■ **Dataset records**

Start of Block

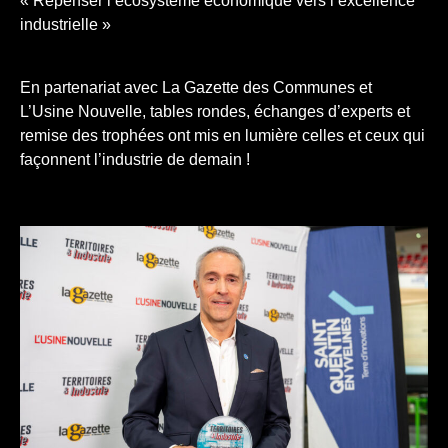
« Repenser l’écosystème économique vers l’excellence
industrielle »
En partenariat avec La Gazette des Communes et
L’Usine Nouvelle, tables rondes, échanges d’experts et
remise des trophées ont mis en lumière celles et ceux qui
façonnent l’industrie de demain !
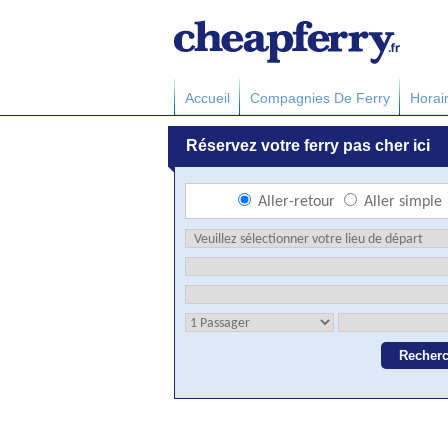
Accueil
Compagnies De Ferry
Horai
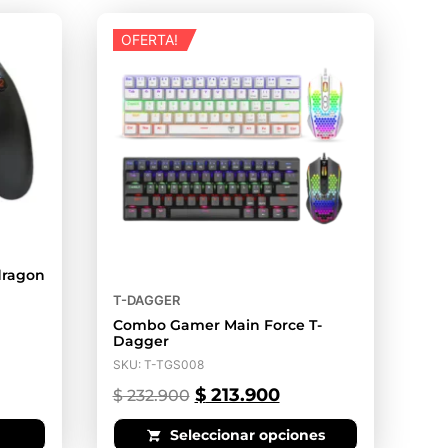
OFERTA!
dragon
T-DAGGER
Combo Gamer Main Force T-
Dagger
SKU: T-TGS008
$
213.900
$
232.900
Seleccionar opciones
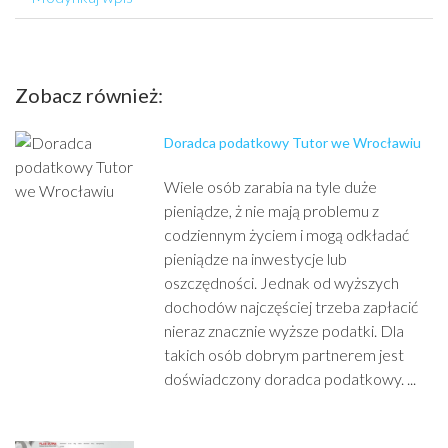
Zobacz również:
Doradca podatkowy Tutor we Wrocławiu
Wiele osób zarabia na tyle duże
pieniądze, ż nie mają problemu z
codziennym życiem i mogą odkładać
pieniądze na inwestycje lub
oszczędności. Jednak od wyższych
dochodów najczęściej trzeba zapłacić
nieraz znacznie wyższe podatki. Dla
takich osób dobrym partnerem jest
doświadczony doradca podatkowy. ...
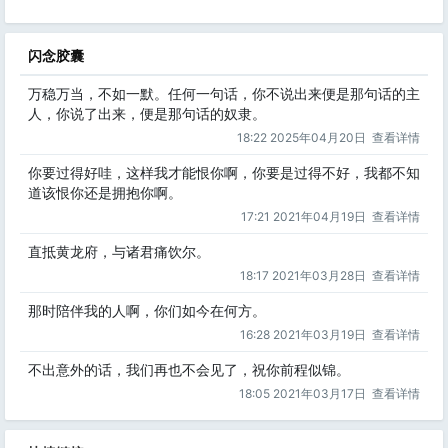
闪念胶囊
万稳万当，不如一默。任何一句话，你不说出来便是那句话的主
人，你说了出来，便是那句话的奴隶。
18:22 2025年04月20日
查看详情
你要过得好哇，这样我才能恨你啊，你要是过得不好，我都不知
道该恨你还是拥抱你啊。
17:21 2021年04月19日
查看详情
直抵黄龙府，与诸君痛饮尔。
18:17 2021年03月28日
查看详情
那时陪伴我的人啊，你们如今在何方。
16:28 2021年03月19日
查看详情
不出意外的话，我们再也不会见了，祝你前程似锦。
18:05 2021年03月17日
查看详情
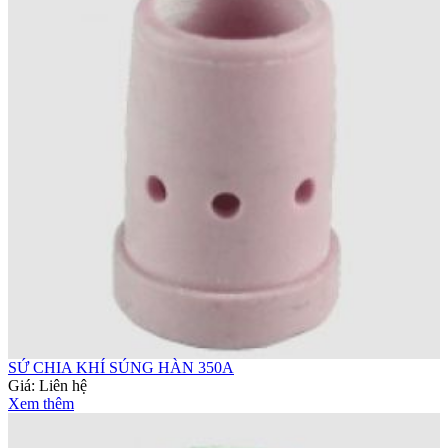
SỨ CHIA KHÍ SÚNG HÀN 350A
Giá:
Liên hệ
Xem thêm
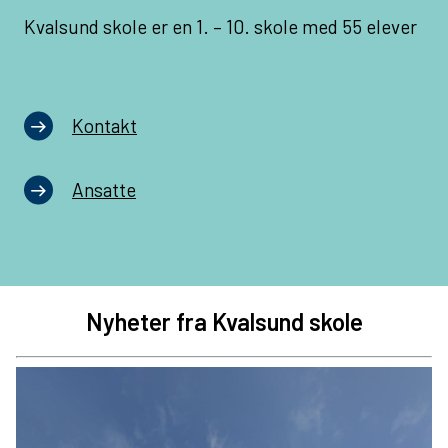
Kvalsund skole er en 1. – 10. skole med 55 elever
Kontakt
Ansatte
Nyheter fra Kvalsund skole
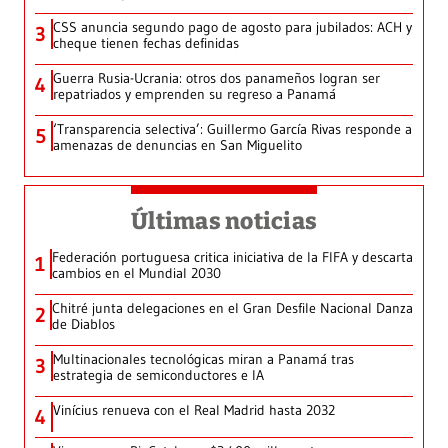
CSS anuncia segundo pago de agosto para jubilados: ACH y
3
cheque tienen fechas definidas
Guerra Rusia-Ucrania: otros dos panameños logran ser
4
repatriados y emprenden su regreso a Panamá
‘Transparencia selectiva’: Guillermo García Rivas responde a
5
amenazas de denuncias en San Miguelito
Últimas noticias
Federación portuguesa critica iniciativa de la FIFA y descarta
1
cambios en el Mundial 2030
Chitré junta delegaciones en el Gran Desfile Nacional Danza
2
de Diablos
Multinacionales tecnológicas miran a Panamá tras
3
estrategia de semiconductores e IA
Vinícius renueva con el Real Madrid hasta 2032
4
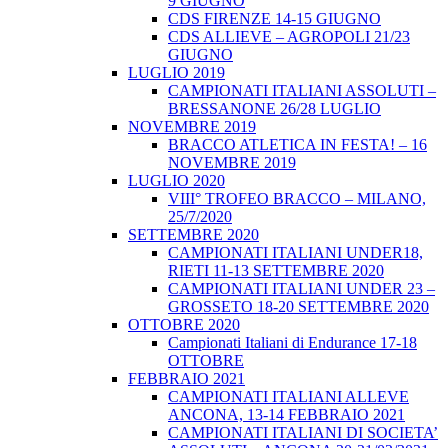
9 GIUGNO
CDS FIRENZE 14-15 GIUGNO
CDS ALLIEVE – AGROPOLI 21/23
GIUGNO
LUGLIO 2019
CAMPIONATI ITALIANI ASSOLUTI –
BRESSANONE 26/28 LUGLIO
NOVEMBRE 2019
BRACCO ATLETICA IN FESTA! – 16
NOVEMBRE 2019
LUGLIO 2020
VIII° TROFEO BRACCO – MILANO,
25/7/2020
SETTEMBRE 2020
CAMPIONATI ITALIANI UNDER18,
RIETI 11-13 SETTEMBRE 2020
CAMPIONATI ITALIANI UNDER 23 –
GROSSETO 18-20 SETTEMBRE 2020
OTTOBRE 2020
Campionati Italiani di Endurance 17-18
OTTOBRE
FEBBRAIO 2021
CAMPIONATI ITALIANI ALLEVE
ANCONA, 13-14 FEBBRAIO 2021
CAMPIONATI ITALIANI DI SOCIETA’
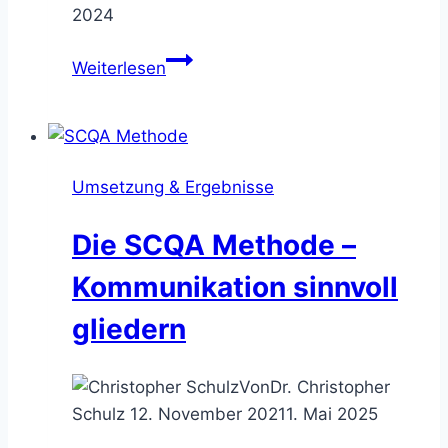
2024
Externe
Weiterlesen
Mitarbeiter
–
alle
Vorteile
Umsetzung & Ergebnisse
von
Beratern
Die SCQA Methode –
gegenüber
internem
Kommunikation sinnvoll
Personal
gliedern
Von
Dr. Christopher
Schulz
12. November 2021
1. Mai 2025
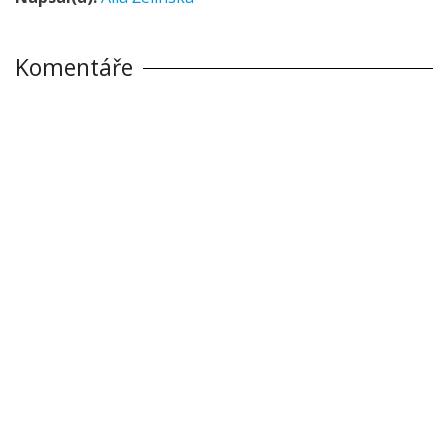
Komentáře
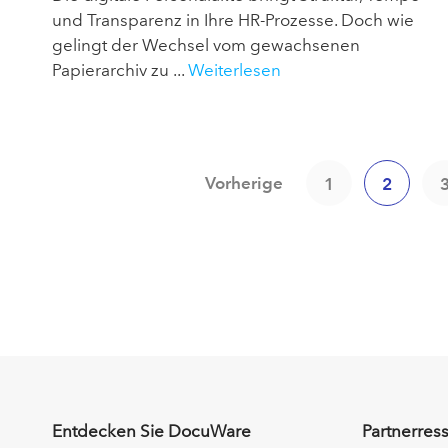
und Transparenz in Ihre HR-Prozesse. Doch wie
gelingt der Wechsel vom gewachsenen
Papierarchiv zu ...
Weiterlesen
Vorherige
1
2
Entdecken Sie DocuWare
Partnerres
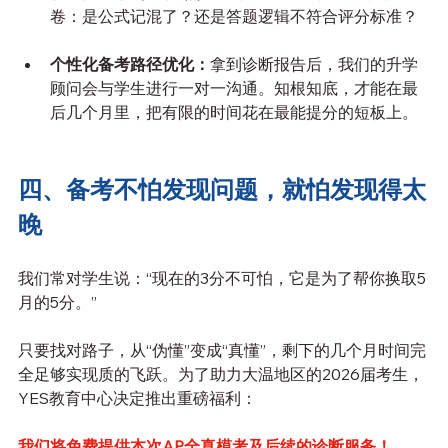
卷：是公式记混了？还是答题逻辑不符合评分标准？
个性化备考路径优化：
拿到诊断报告后，我们的升学
顾问会与学生进行一对一沟通。知根知底，才能在最
后几个月里，把有限的时间花在最能提分的短板上。
四、备考不怕发现问题，就怕发现得太
晚
我们常对学生说：“现在的3分不可怕，它是为了帮你换取5
月的5分。”
只要找对路子，从“伪懂”变成“真懂”，剩下的几个月时间完
全足够实现质的飞跃。为了助力大温地区的2026届考生，
YES教育中心决定推出重磅福利：
我们将免费提供本次AP全真模考及后续的诊断服务！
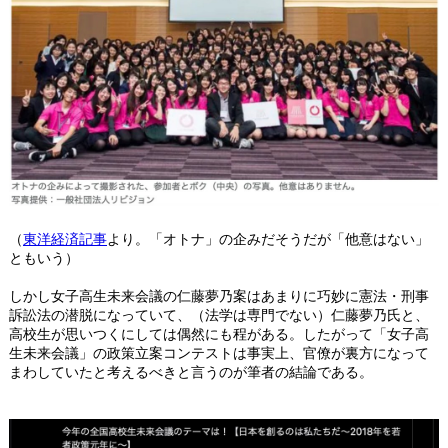
（
東洋経済記事
より。「オトナ」の企みだそうだが「他意はない」
ともいう）
しかし女子高生未来会議の仁藤夢乃案はあまりに巧妙に憲法・刑事
訴訟法の潜脱になっていて、（法学は専門でない）仁藤夢乃氏と、
高校生が思いつくにしては偶然にも程がある。したがって「女子高
生未来会議」の政策立案コンテストは事実上、官僚が裏方になって
まわしていたと考えるべきと言うのが筆者の結論である。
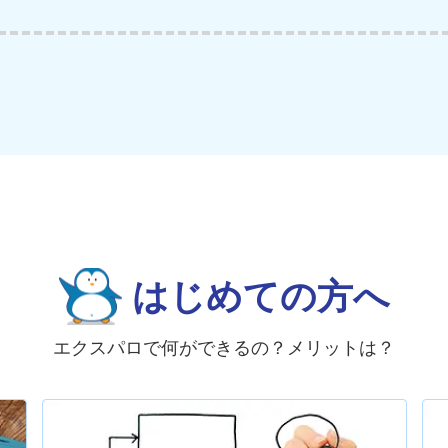
はじめての方へ
エクスパロで何ができるの？メリットは？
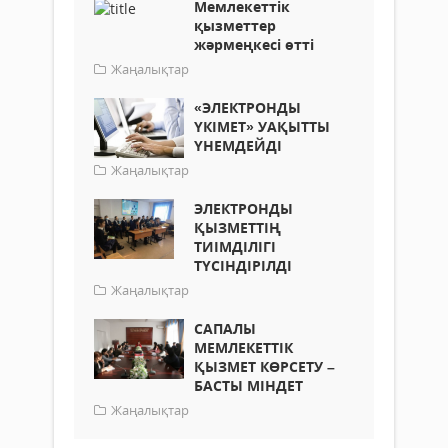
Мемлекеттік
қызметтер
жәрмеңкесі өтті
Жаңалықтар
«ЭЛЕКТРОНДЫ
ҮКІМЕТ» УАҚЫТТЫ
ҮНЕМДЕЙДІ
Жаңалықтар
ЭЛЕКТРОНДЫ
ҚЫЗМЕТТІҢ
ТИІМДІЛІГІ
ТҮСІНДІРІЛДІ
Жаңалықтар
САПАЛЫ
МЕМЛЕКЕТТІК
ҚЫЗМЕТ КӨРСЕТУ –
БАСТЫ МІНДЕТ
Жаңалықтар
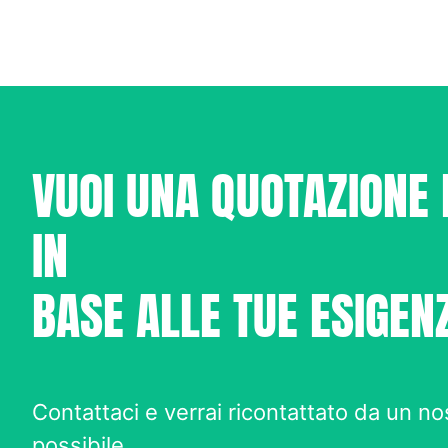
VUOI UNA QUOTAZIONE
IN
BASE ALLE TUE ESIGEN
Contattaci e verrai ricontattato da un n
possibile.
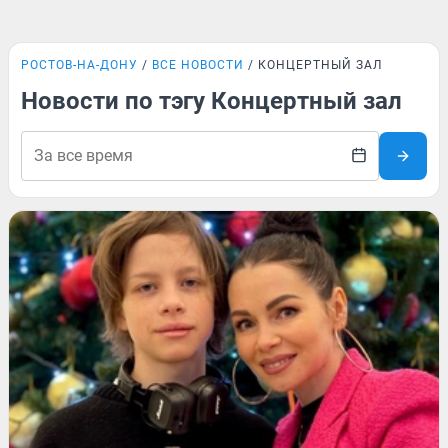
РОСТОВ-НА-ДОНУ
ВСЕ НОВОСТИ
КОНЦЕРТНЫЙ ЗАЛ
Новости по тэгу Концертный зал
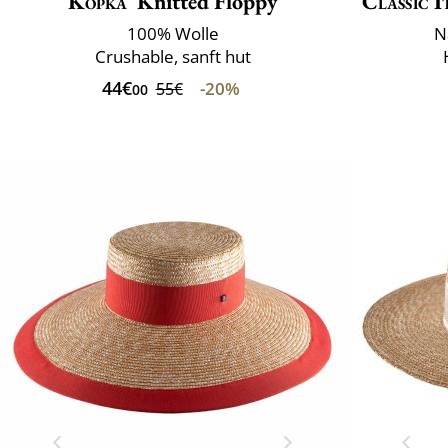
Kopka
Knitted Floppy
Classic I
100% Wolle
N
Crushable, sanft hut
44€
-20%
55€
00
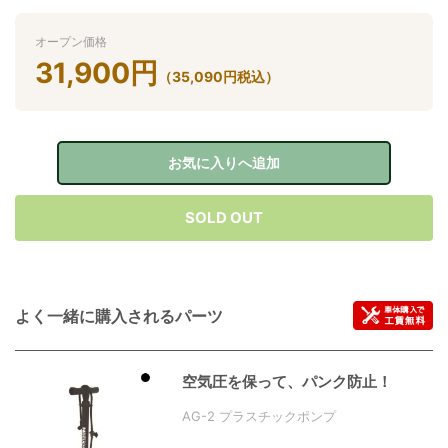
オープン価格
31,900
円
（
35,090
円
税込）
お気に入りへ追加
SOLD OUT
よく一緒に購入されるパーツ
空気圧を保って、パンク防止！
AG-2 プラスチックポンプ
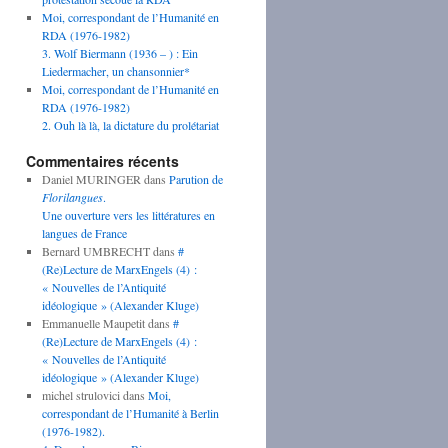
Moi, correspondant de l’Humanité en
RDA (1976-1982)
3. Wolf Biermann (1936 – ) : Ein
Liedermacher, un chansonnier*
Moi, correspondant de l’Humanité en
RDA (1976-1982)
2. Ouh là là, la dictature du prolétariat
Commentaires récents
Daniel MURINGER
dans
Parution de
Florilangues
.
Une ouverture vers les littératures en
langues de France
Bernard UMBRECHT
dans
#
(Re)Lecture de MarxEngels (4) :
« Nouvelles de l’Antiquité
idéologique » (Alexander Kluge)
Emmanuelle Maupetit
dans
#
(Re)Lecture de MarxEngels (4) :
« Nouvelles de l’Antiquité
idéologique » (Alexander Kluge)
michel strulovici
dans
Moi,
correspondant de l’Humanité à Berlin
(1976-1982).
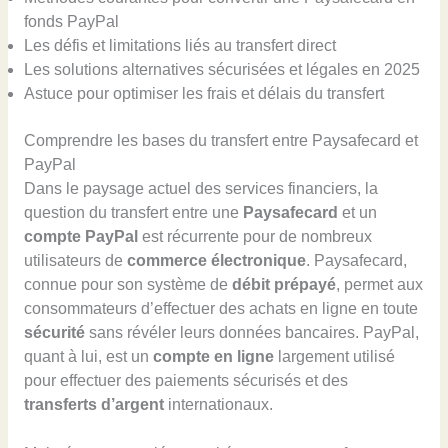
fonds PayPal
Les défis et limitations liés au transfert direct
Les solutions alternatives sécurisées et légales en 2025
Astuce pour optimiser les frais et délais du transfert
Comprendre les bases du transfert entre Paysafecard et
PayPal
Dans le paysage actuel des services financiers, la
question du transfert entre une
Paysafecard
et un
compte PayPal
est récurrente pour de nombreux
utilisateurs de
commerce électronique
. Paysafecard,
connue pour son système de
débit prépayé
, permet aux
consommateurs d’effectuer des achats en ligne en toute
sécurité
sans révéler leurs données bancaires. PayPal,
quant à lui, est un
compte en ligne
largement utilisé
pour effectuer des paiements sécurisés et des
transferts d’argent
internationaux.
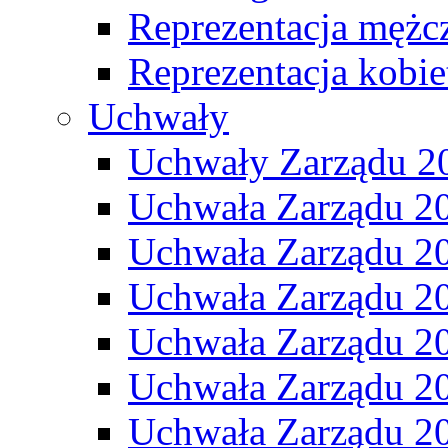
Reprezentacja mężc
Reprezentacja kobie
Uchwały
Uchwały Zarządu 2
Uchwała Zarządu 2
Uchwała Zarządu 2
Uchwała Zarządu 2
Uchwała Zarządu 2
Uchwała Zarządu 2
Uchwała Zarządu 2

End of Block

■ **Task brief**
Reproduce the text of every record above line for line, leaving out the pictures.

■ **Expected answer**
« Repenser l’écosystème économique vers l’excellence
industrielle »
En partenariat avec La Gazette des Communes et
L’Usine Nouvelle, tables rondes, échanges d’experts et
remise des trophées ont mis en lumière celles et ceux qui
façonnent l’industrie de demain !
Accueil
Compagnies De Ferry
Horai
OFERTA!
dragon
T-DAGGER
Combo Gamer Main Force T-
Dagger
SKU: T-TGS008
$
213.900
$
232.900
Seleccionar opciones
Zobacz również:
Doradca podatkowy Tutor we Wrocławiu
Wiele osób zarabia na tyle duże
pieniądze, ż nie mają problemu z
codziennym życiem i mogą odkładać
pieniądze na inwestycje lub
oszczędności. Jednak od wyższych
dochodów najczęściej trzeba zapłacić
nieraz znacznie wyższe podatki. Dla
takich osób dobrym partnerem jest
doświadczony doradca podatkowy. ...
闪念胶囊
万稳万当，不如一默。任何一句话，你不说出来便是那句话的主
人，你说了出来，便是那句话的奴隶。
18:22 2025年04月20日
查看详情
你要过得好哇，这样我才能恨你啊，你要是过得不好，我都不知
道该恨你还是拥抱你啊。
17:21 2021年04月19日
查看详情
直抵黄龙府，与诸君痛饮尔。
18:17 2021年03月28日
查看详情
那时陪伴我的人啊，你们如今在何方。
16:28 2021年03月19日
查看详情
不出意外的话，我们再也不会见了，祝你前程似锦。
18:05 2021年03月17日
查看详情
SỨ CHIA KHÍ SÚNG HÀN 350A
Giá:
Liên hệ
Xem thêm
Kvalsund skole er en 1. – 10. skole med 55 elever
Kontakt
Ansatte
Nyheter fra Kvalsund skole
CSS anuncia segundo pago de agosto para jubilados: ACH y
3
cheque tienen fechas definidas
Guerra Rusia-Ucrania: otros dos panameños logran ser
4
repatriados y emprenden su regreso a Panamá
‘Transparencia selectiva’: Guillermo García Rivas responde a
5
amenazas de denuncias en San Miguelito
Últimas noticias
Federación portuguesa critica iniciativa de la FIFA y descarta
1
cambios en el Mundial 2030
Chitré junta delegaciones en el Gran Desfile Nacional Danza
2
de Diablos
Multinacionales tecnológicas miran a Panamá tras
3
estrategia de semiconductores e IA
Vinícius renueva con el Real Madrid hasta 2032
4
9 GIUGNO
CDS FIRENZE 14-15 GIUGNO
CDS ALLIEVE – AGROPOLI 21/23
GIUGNO
LUGLIO 2019
CAMPIONATI ITALIANI ASSOLUTI –
BRESSANONE 26/28 LUGLIO
NOVEMBRE 2019
BRACCO ATLETICA IN FESTA! – 16
NOVEMBRE 2019
LUGLIO 2020
VIII° TROFEO BRACCO – MILANO,
25/7/2020
SETTEMBRE 2020
CAMPIONATI ITALIANI UNDER18,
RIETI 11-13 SETTEMBRE 2020
CAMPIONATI ITALIANI UNDER 23 –
GROSSETO 18-20 SETTEMBRE 2020
OTTOBRE 2020
Campionati Italiani di Endurance 17-18
OTTOBRE
FEBBRAIO 2021
CAMPIONATI ITALIANI ALLEVE
ANCONA, 13-14 FEBBRAIO 2021
CAMPIONATI ITALIANI DI SOCIETA’
2024
Externe
Weiterlesen
Mitarbeiter
–
alle
Vorteile
Umsetzung & Ergebnisse
von
Beratern
Die SCQA Methode –
gegenüber
internem
Kommunikation sinnvoll
Personal
gliedern
Von
Dr. Christopher
Schulz
12. November 2021
1. Mai 2025
Komentáře
und Transparenz in Ihre HR-Prozesse. Doch wie
gelingt der Wechsel vom gewachsenen
Papierarchiv zu ...
Weiterlesen
Vorherige
1
2
Entdecken Sie DocuWare
Partnerres
卷：是公式记混了？还是答题逻辑不符合评分标准？
个性化备考路径优化：
拿到诊断报告后，我们的升学
顾问会与学生进行一对一沟通。知根知底，才能在最
后几个月里，把有限的时间花在最能提分的短板上。
四、备考不怕发现问题，就怕发现得太
晚
我们常对学生说：“现在的3分不可怕，它是为了帮你换取5
月的5分。”
只要找对路子，从“伪懂”变成“真懂”，剩下的几个月时间完
全足够实现质的飞跃。为了助力大温地区的2026届考生，
YES教育中心决定推出重磅福利：
我们将免费提供本次AP全真模考及后续的诊断服务！
（
東洋経済記事
より。「オトナ」の企みだそうだが「他意はない」
ともいう）
しかし女子高生未来会議の仁藤夢乃案はあまりに巧妙に憲法・刑事
訴訟法の潜脱になっていて、（法学は専門でない）仁藤夢乃氏と、
高校生が思いつくにしては偶然にも程がある。したがって「女子高
生未来会議」の政策立案コンテストは事実上、官僚が裏方になって
まわしていたと考えるべきと言うのが筆者の結論である。
はじめての方へ
エクスパロで何ができるの？メリットは？
Мемлекеттік
қызметтер
жәрмеңкесі өтті
Жаңалықтар
«ЭЛЕКТРОНДЫ
ҮКІМЕТ» УАҚЫТТЫ
ҮНЕМДЕЙДІ
Жаңалықтар
ЭЛЕКТРОНДЫ
ҚЫЗМЕТТІҢ
ТИІМДІЛІГІ
ТҮСІНДІРІЛДІ
Жаңалықтар
САПАЛЫ
МЕМЛЕКЕТТІК
ҚЫЗМЕТ КӨРСЕТУ –
БАСТЫ МІНДЕТ
Жаңалықтар
VUOI UNA QUOTAZIONE
IN
BASE ALLE TUE ESIGEN
Contattaci e verrai ricontattato da un n
possibile.
РОСТОВ-НА-ДОНУ
ВСЕ НОВОСТИ
КОНЦЕРТНЫЙ ЗАЛ
Новости по тэгу Концертный зал
Kopka
Knitted Floppy
Classic I
100% Wolle
N
Crushable, sanft hut
44€
-20%
55€
00
オープン価格
31,900
円
（
35,090
円
税込）
お気に入りへ追加
SOLD OUT
よく一緒に購入されるパーツ
空気圧を保って、パンク防止！
AG-2 プラスチックポンプ
Moi, correspondant de l’Humanité en
RDA (1976-1982)
3. Wolf Biermann (1936 – ) : Ein
Liedermacher, un chansonnier*
Moi, correspondant de l’Humanité en
RDA (1976-1982)
2. Ouh là là, la dictature du prolétariat
Commentaires récents
Daniel MURINGER
dans
Parution de
Florilangues
.
Une ouverture vers les littératures en
langues de France
Bernard UMBRECHT
dans
#
(Re)Lecture de MarxEngels (4) :
« Nouvelles de l’Antiquité
idéologique » (Alexander Kluge)
Emmanuelle Maupetit
dans
#
(Re)Lecture de MarxEngels (4) :
« Nouvelles de l’Antiquité
idéologique » (Alexander Kluge)
michel strulovici
dans
Moi,
correspondant de l’Humanité à Berlin
(1976-1982).
fonds PayPal
Les défis et limitations liés au transfert direct
Les solutions alternatives sécurisées et légales en 2025
Astuce pour optimiser les frais et délais du transfert
Comprendre les bases du transfert entre Paysafecard et
PayPal
Dans le paysage actuel des services financiers, la
question du transfert entre une
Paysafecard
et un
compte PayPal
est récurrente pour de nombreux
utilisateurs de
commerce électronique
. Paysafecard,
connue pour son système de
débit prépayé
, permet aux
consommateurs d’effectuer des achats en ligne en toute
sécurité
sans révéler leurs données bancaires. PayPal,
quant à lui, est un
compte en ligne
largement utilisé
pour effectuer des paiements sécurisés et des
transferts d’argent
internationaux.
Reprezentacja mężc
Reprezentacja kobie
Uchwały
Uchwały Zarządu 2
Uchwała Zarządu 2
Uchwała Zarządu 2
Uchwała Zarządu 2
Uchwała Zarządu 2
Uchwała Zarządu 2
Uchwała Zarządu 2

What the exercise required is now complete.